[Instructions to follow]
Copy the records below exactly. Include all of them.

[Data extracted from a collection]
*** Begin section ***

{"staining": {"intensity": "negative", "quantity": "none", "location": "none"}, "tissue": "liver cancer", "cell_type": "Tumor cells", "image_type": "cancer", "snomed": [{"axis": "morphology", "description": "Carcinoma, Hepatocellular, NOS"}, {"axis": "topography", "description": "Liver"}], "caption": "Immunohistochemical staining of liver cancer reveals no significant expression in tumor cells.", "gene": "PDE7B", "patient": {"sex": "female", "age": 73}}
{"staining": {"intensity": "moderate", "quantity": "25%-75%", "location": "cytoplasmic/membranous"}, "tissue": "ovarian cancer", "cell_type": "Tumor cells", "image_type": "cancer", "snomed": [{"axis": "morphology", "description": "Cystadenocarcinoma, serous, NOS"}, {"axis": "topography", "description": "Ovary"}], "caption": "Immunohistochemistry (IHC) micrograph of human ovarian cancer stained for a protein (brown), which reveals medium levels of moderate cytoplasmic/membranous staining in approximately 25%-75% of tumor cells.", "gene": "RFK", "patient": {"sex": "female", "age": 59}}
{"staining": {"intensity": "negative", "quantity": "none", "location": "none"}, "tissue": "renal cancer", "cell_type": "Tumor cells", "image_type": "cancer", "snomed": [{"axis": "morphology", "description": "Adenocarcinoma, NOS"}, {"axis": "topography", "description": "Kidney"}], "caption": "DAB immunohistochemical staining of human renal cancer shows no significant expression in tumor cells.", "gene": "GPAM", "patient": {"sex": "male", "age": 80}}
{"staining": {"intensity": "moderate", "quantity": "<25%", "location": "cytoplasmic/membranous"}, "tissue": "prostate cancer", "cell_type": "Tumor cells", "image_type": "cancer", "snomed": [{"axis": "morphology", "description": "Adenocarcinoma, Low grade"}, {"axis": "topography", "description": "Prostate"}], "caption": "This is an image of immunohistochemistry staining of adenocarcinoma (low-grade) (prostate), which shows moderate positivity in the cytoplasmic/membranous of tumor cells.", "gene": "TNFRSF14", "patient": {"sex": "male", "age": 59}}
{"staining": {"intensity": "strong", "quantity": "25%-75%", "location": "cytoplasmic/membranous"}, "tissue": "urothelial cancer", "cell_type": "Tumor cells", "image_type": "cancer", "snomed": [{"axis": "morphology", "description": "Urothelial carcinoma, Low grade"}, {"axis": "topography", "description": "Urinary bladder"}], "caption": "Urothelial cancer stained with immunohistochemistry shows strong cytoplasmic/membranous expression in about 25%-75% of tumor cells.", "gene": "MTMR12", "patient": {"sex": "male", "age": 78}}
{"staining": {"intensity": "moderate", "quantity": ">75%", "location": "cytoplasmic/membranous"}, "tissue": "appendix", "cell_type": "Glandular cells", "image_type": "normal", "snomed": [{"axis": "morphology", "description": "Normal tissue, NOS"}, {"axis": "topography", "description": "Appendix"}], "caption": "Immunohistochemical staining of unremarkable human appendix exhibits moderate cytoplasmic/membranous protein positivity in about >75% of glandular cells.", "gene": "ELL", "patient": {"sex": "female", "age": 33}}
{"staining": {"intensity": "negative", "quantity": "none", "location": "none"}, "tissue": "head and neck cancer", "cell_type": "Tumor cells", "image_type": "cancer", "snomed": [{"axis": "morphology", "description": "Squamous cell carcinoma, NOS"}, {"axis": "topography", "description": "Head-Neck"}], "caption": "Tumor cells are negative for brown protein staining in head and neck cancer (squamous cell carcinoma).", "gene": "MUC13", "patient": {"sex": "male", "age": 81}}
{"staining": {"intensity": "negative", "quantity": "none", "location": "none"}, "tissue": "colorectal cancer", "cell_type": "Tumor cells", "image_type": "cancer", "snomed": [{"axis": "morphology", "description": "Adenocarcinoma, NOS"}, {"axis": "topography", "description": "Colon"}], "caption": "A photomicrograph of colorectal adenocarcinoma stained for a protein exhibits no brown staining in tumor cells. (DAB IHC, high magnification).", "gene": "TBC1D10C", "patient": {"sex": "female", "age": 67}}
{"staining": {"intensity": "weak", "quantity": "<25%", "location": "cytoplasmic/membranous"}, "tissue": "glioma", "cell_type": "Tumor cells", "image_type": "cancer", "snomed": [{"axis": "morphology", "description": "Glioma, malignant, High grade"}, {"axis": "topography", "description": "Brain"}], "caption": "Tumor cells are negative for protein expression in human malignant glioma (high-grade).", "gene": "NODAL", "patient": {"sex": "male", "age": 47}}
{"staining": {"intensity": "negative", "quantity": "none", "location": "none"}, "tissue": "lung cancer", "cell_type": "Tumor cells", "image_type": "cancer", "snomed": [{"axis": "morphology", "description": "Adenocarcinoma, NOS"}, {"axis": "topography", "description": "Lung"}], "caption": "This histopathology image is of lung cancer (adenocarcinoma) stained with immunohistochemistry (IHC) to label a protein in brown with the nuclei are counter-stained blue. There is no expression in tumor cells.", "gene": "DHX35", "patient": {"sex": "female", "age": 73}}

*** End section ***

[Written response]
{"staining": {"intensity": "negative", "quantity": "none", "location": "none"}, "tissue": "liver cancer", "cell_type": "Tumor cells", "image_type": "cancer", "snomed": [{"axis": "morphology", "description": "Carcinoma, Hepatocellular, NOS"}, {"axis": "topography", "description": "Liver"}], "caption": "Immunohistochemical staining of liver cancer reveals no significant expression in tumor cells.", "gene": "PDE7B", "patient": {"sex": "female", "age": 73}}
{"staining": {"intensity": "moderate", "quantity": "25%-75%", "location": "cytoplasmic/membranous"}, "tissue": "ovarian cancer", "cell_type": "Tumor cells", "image_type": "cancer", "snomed": [{"axis": "morphology", "description": "Cystadenocarcinoma, serous, NOS"}, {"axis": "topography", "description": "Ovary"}], "caption": "Immunohistochemistry (IHC) micrograph of human ovarian cancer stained for a protein (brown), which reveals medium levels of moderate cytoplasmic/membranous staining in approximately 25%-75% of tumor cells.", "gene": "RFK", "patient": {"sex": "female", "age": 59}}
{"staining": {"intensity": "negative", "quantity": "none", "location": "none"}, "tissue": "renal cancer", "cell_type": "Tumor cells", "image_type": "cancer", "snomed": [{"axis": "morphology", "description": "Adenocarcinoma, NOS"}, {"axis": "topography", "description": "Kidney"}], "caption": "DAB immunohistochemical staining of human renal cancer shows no significant expression in tumor cells.", "gene": "GPAM", "patient": {"sex": "male", "age": 80}}
{"staining": {"intensity": "moderate", "quantity": "<25%", "location": "cytoplasmic/membranous"}, "tissue": "prostate cancer", "cell_type": "Tumor cells", "image_type": "cancer", "snomed": [{"axis": "morphology", "description": "Adenocarcinoma, Low grade"}, {"axis": "topography", "description": "Prostate"}], "caption": "This is an image of immunohistochemistry staining of adenocarcinoma (low-grade) (prostate), which shows moderate positivity in the cytoplasmic/membranous of tumor cells.", "gene": "TNFRSF14", "patient": {"sex": "male", "age": 59}}
{"staining": {"intensity": "strong", "quantity": "25%-75%", "location": "cytoplasmic/membranous"}, "tissue": "urothelial cancer", "cell_type": "Tumor cells", "image_type": "cancer", "snomed": [{"axis": "morphology", "description": "Urothelial carcinoma, Low grade"}, {"axis": "topography", "description": "Urinary bladder"}], "caption": "Urothelial cancer stained with immunohistochemistry shows strong cytoplasmic/membranous expression in about 25%-75% of tumor cells.", "gene": "MTMR12", "patient": {"sex": "male", "age": 78}}
{"staining": {"intensity": "moderate", "quantity": ">75%", "location": "cytoplasmic/membranous"}, "tissue": "appendix", "cell_type": "Glandular cells", "image_type": "normal", "snomed": [{"axis": "morphology", "description": "Normal tissue, NOS"}, {"axis": "topography", "description": "Appendix"}], "caption": "Immunohistochemical staining of unremarkable human appendix exhibits moderate cytoplasmic/membranous protein positivity in about >75% of glandular cells.", "gene": "ELL", "patient": {"sex": "female", "age": 33}}
{"staining": {"intensity": "negative", "quantity": "none", "location": "none"}, "tissue": "head and neck cancer", "cell_type": "Tumor cells", "image_type": "cancer", "snomed": [{"axis": "morphology", "description": "Squamous cell carcinoma, NOS"}, {"axis": "topography", "description": "Head-Neck"}], "caption": "Tumor cells are negative for brown protein staining in head and neck cancer (squamous cell carcinoma).", "gene": "MUC13", "patient": {"sex": "male", "age": 81}}
{"staining": {"intensity": "negative", "quantity": "none", "location": "none"}, "tissue": "colorectal cancer", "cell_type": "Tumor cells", "image_type": "cancer", "snomed": [{"axis": "morphology", "description": "Adenocarcinoma, NOS"}, {"axis": "topography", "description": "Colon"}], "caption": "A photomicrograph of colorectal adenocarcinoma stained for a protein exhibits no brown staining in tumor cells. (DAB IHC, high magnification).", "gene": "TBC1D10C", "patient": {"sex": "female", "age": 67}}
{"staining": {"intensity": "weak", "quantity": "<25%", "location": "cytoplasmic/membranous"}, "tissue": "glioma", "cell_type": "Tumor cells", "image_type": "cancer", "snomed": [{"axis": "morphology", "description": "Glioma, malignant, High grade"}, {"axis": "topography", "description": "Brain"}], "caption": "Tumor cells are negative for protein expression in human malignant glioma (high-grade).", "gene": "NODAL", "patient": {"sex": "male", "age": 47}}
{"staining": {"intensity": "negative", "quantity": "none", "location": "none"}, "tissue": "lung cancer", "cell_type": "Tumor cells", "image_type": "cancer", "snomed": [{"axis": "morphology", "description": "Adenocarcinoma, NOS"}, {"axis": "topography", "description": "Lung"}], "caption": "This histopathology image is of lung cancer (adenocarcinoma) stained with immunohistochemistry (IHC) to label a protein in brown with the nuclei are counter-stained blue. There is no expression in tumor cells.", "gene": "DHX35", "patient": {"sex": "female", "age": 73}}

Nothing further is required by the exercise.